[Text data extracted from pages]
--
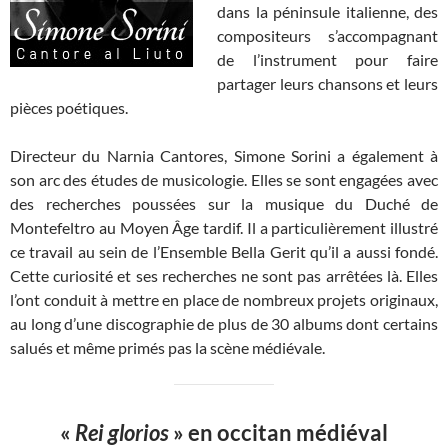
dans la péninsule italienne, des
compositeurs s’accompagnant
de l’instrument pour faire
partager leurs chansons et leurs
pièces poétiques.
Directeur du Narnia Cantores, Simone Sorini a également à
son arc des études de musicologie. Elles se sont engagées avec
des recherches poussées sur la musique du Duché de
Montefeltro au Moyen Âge tardif. Il a particulièrement illustré
ce travail au sein de l’Ensemble Bella Gerit qu’il a aussi fondé.
Cette curiosité et ses recherches ne sont pas arrêtées là. Elles
l’ont conduit à mettre en place de nombreux projets originaux,
au long d’une discographie de plus de 30 albums dont certains
salués et même primés pas la scène médiévale.
«
Rei glorios
» en occitan médiéval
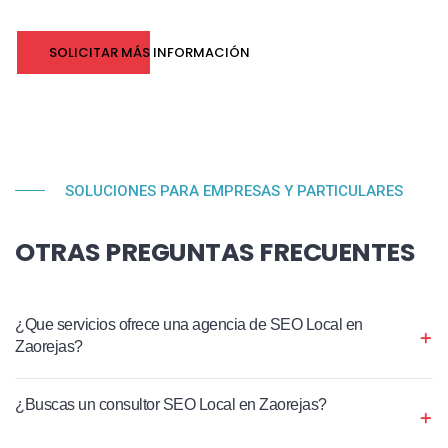
SOLICITAR MÁS INFORMACIÓN
SOLUCIONES PARA EMPRESAS Y PARTICULARES
OTRAS PREGUNTAS FRECUENTES
¿Que servicios ofrece una agencia de SEO Local en
Zaorejas?
¿Buscas un consultor SEO Local en Zaorejas?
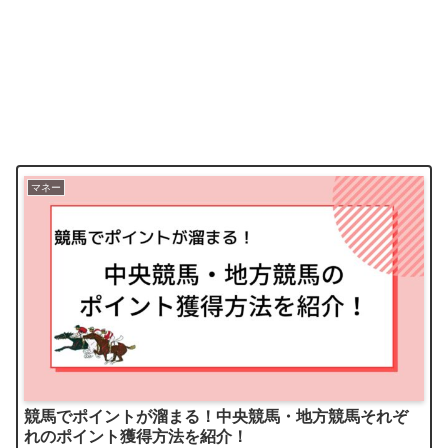
マネー
競馬でポイントが溜まる！中央競馬・地方競馬それぞ
れのポイント獲得方法を紹介！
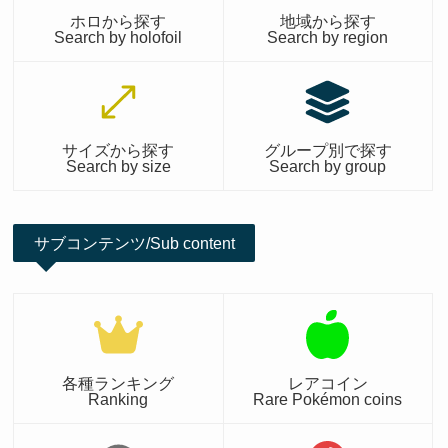
ホロから探す
地域から探す
Search by holofoil
Search by region
サイズから探す
グループ別で探す
Search by size
Search by group
サブコンテンツ/Sub content
各種ランキング
レアコイン
Ranking
Rare Pokémon coins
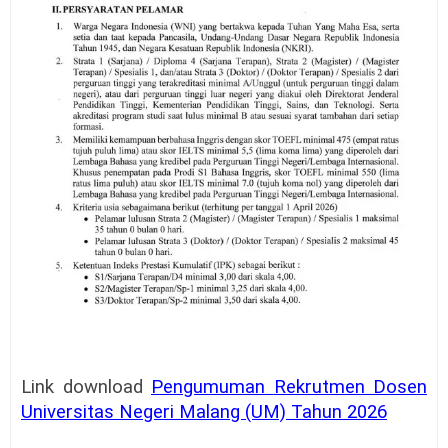
Link download
Pengumuman
Rekrutmen Dosen
Universitas Negeri Malang (UM) Tahun 2026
--
## Job
Put every line of text from the material above into a numbered list, skipping any blank lines and leaving the pictures out.

## Response for this exercise
1. dans la péninsule italienne, des
2. compositeurs s’accompagnant
3. de l’instrument pour faire
4. partager leurs chansons et leurs
5. pièces poétiques.
6. Directeur du Narnia Cantores, Simone Sorini a également à
7. son arc des études de musicologie. Elles se sont engagées avec
8. des recherches poussées sur la musique du Duché de
9. Montefeltro au Moyen Âge tardif. Il a particulièrement illustré
10. ce travail au sein de l’Ensemble Bella Gerit qu’il a aussi fondé.
11. Cette curiosité et ses recherches ne sont pas arrêtées là. Elles
12. l’ont conduit à mettre en place de nombreux projets originaux,
13. au long d’une discographie de plus de 30 albums dont certains
14. salués et même primés pas la scène médiévale.
15. «
16. Rei glorios
17. » en occitan médiéval
18. SOLICITAR MÁS INFORMACIÓN
19. SOLUCIONES PARA EMPRESAS Y PARTICULARES
20. OTRAS PREGUNTAS FRECUENTES
21. ¿Que servicios ofrece una agencia de SEO Local en
22. Zaorejas?
23. ¿Buscas un consultor SEO Local en Zaorejas?
24. マネー
25. 競馬でポイントが溜まる！中央競馬・地方競馬それぞ
26. れのポイント獲得方法を紹介！
27. ホロから探す
28. 地域から探す
29. Search by holofoil
30. Search by region
31. サイズから探す
32. グループ別で探す
33. Search by size
34. Search by group
35. サブコンテンツ/Sub content
36. 各種ランキング
37. レアコイン
38. Ranking
39. Rare Pokémon coins
40. Link download
41. Pengumuman
42. Rekrutmen Dosen
43. Universitas Negeri Malang (UM) Tahun 2026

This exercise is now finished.